--- BEGIN Dataset entries ---
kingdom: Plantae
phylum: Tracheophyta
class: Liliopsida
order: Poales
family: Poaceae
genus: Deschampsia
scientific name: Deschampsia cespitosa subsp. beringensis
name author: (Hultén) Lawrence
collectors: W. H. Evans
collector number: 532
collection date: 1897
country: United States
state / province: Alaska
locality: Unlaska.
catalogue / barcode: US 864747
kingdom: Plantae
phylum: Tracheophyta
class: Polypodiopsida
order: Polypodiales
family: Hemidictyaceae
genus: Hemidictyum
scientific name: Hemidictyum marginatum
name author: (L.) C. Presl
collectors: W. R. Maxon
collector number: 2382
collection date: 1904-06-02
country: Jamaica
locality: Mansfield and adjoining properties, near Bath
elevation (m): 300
--- END Dataset entries ---
> **Aim of the task**
How many lines in the material above contain the string "name"? Reply with the number only.

> **Response**
4